Exercise directions:
Your output should be an exact copy of the records, with no pictures in it.

(Beginning of Listed entries)

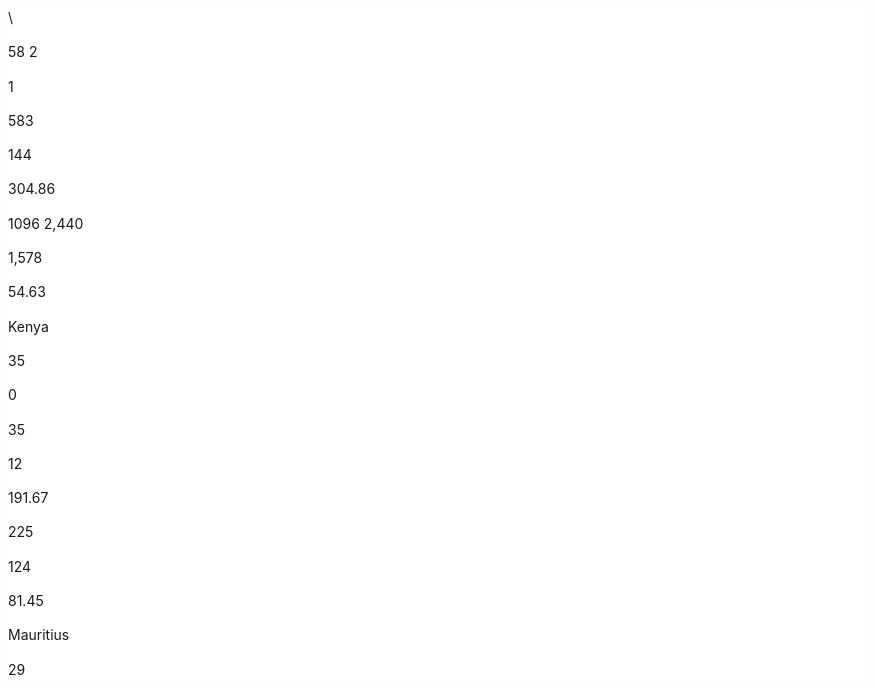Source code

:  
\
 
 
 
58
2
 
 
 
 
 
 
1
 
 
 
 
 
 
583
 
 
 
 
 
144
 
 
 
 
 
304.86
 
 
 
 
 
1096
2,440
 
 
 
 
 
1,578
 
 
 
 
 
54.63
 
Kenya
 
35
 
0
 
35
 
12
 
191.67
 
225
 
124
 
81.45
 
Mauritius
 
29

(End of Listed entries)

Answer to this problem:
Source code

:  
\
 
 
 
58
2
 
 
 
 
 
 
1
 
 
 
 
 
 
583
 
 
 
 
 
144
 
 
 
 
 
304.86
 
 
 
 
 
1096
2,440
 
 
 
 
 
1,578
 
 
 
 
 
54.63
 
Kenya
 
35
 
0
 
35
 
12
 
191.67
 
225
 
124
 
81.45
 
Mauritius
 
29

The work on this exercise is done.